## Bereitgestellter Text
Entscheidungsstichwort (Thema)

Sozialplanpflicht. Betriebsänderung. Personalabbau. mehrere Entlassungswellen. einheitliche unternehmerische Planung. konkrete Planung und bloße Vorüberlegungen. Auslegung eines Interessenausgleichs. Abfindung. betriebliche Lohngestaltung

 

Leitsatz (redaktionell)

1. Der Abschluss eines Sozialplans ist auch noch nach der Durchführung der Betriebsänderung möglich.

2. Bei § 112a Abs. 1 BetrVG bleiben die Mitarbeiter außer Betracht, die aus – nicht nur vorgeschobenen – personen- oder verhaltensbedingten Gründen gekündigt werden oder deren Arbeitsverhältnis unabhängig von betriebsbedingten Gründen infolge Fristablaufs endet.

 

Normenkette

BetrVG § 87 Abs. 1 Nr. 10, §§ 111-112, 112a; ZPO § 256

 

Verfahrensgang

ArbG Herford (Beschluss vom 08.08.2008; Aktenzeichen 1 BV 31/07)

 

Tenor

Die Beschwerde des Betriebsrats gegen den Beschluss des Arbeitsgerichts Herford vom 08.08.2008 – 1 BV 31/07 – wird zurückgewiesen.

Die Rechtsbeschwerde wird nicht zugelassen.

 

Tatbestand

A

Die Beteiligten streiten über die Sozialplanpflichtigkeit einer Arbeitgebermaßnahme.

Die Arbeitgeberin ist ein Unternehmen, in dem Staubsaugerbeutel hergestellt werden. Im Werk S1 waren früher ca. 186 Mitarbeiter beschäftigt.

## Auszüge aus Datensatz

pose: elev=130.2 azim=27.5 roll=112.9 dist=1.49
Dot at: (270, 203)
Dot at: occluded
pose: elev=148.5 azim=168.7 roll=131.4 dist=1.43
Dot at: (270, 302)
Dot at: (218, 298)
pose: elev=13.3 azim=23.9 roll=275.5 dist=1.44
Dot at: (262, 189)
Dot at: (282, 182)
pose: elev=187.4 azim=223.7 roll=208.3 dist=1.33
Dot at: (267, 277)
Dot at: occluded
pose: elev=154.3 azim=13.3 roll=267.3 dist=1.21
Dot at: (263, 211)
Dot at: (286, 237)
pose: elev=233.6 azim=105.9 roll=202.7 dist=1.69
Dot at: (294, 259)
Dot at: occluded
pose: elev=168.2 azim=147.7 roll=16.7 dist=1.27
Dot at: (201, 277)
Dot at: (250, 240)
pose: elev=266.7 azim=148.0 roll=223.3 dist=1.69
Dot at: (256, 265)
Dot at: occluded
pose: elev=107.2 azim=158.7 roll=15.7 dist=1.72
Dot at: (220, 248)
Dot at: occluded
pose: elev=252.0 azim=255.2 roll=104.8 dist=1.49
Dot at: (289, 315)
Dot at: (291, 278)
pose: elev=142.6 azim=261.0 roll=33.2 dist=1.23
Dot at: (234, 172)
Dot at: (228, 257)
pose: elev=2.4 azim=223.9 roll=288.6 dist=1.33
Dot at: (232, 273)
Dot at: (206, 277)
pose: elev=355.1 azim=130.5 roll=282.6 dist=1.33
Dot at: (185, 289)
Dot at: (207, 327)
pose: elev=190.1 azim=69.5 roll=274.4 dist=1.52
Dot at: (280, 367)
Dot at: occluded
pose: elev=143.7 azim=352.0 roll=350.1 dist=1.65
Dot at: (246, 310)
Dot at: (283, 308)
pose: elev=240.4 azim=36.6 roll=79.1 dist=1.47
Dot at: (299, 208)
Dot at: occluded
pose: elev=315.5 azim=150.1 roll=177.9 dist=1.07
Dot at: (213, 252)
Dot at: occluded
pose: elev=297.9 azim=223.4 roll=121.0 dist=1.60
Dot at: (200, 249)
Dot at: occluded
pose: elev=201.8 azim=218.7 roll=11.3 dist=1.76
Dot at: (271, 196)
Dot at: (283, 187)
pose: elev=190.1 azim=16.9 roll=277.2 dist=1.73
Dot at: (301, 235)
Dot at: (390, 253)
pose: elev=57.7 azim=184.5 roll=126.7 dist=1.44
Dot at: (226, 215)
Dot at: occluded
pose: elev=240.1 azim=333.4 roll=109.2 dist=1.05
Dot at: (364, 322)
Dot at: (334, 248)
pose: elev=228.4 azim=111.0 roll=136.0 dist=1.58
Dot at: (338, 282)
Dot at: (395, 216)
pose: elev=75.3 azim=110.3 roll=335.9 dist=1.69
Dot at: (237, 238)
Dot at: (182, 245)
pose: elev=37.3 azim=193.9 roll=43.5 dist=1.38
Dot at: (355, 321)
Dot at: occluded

## Kurzaufgabe
Beantworten Sie anhand des bereitgestellten Textes folgende Fragen:
(a) Welches Gericht hat den mit der Beschwerde angegriffenen Beschluss erlassen, und unter welchem Aktenzeichen?
(b) Welche Erzeugnisse werden im Unternehmen der Arbeitgeberin hergestellt?
(c) Wie viele Mitarbeiter waren früher im Werk S1 beschäftigt?

## Lösung der Aufgabe
(a) Das Arbeitsgericht Herford, Aktenzeichen 1 BV 31/07.
(b) Staubsaugerbeutel.
(c) Ca. 186 Mitarbeiter.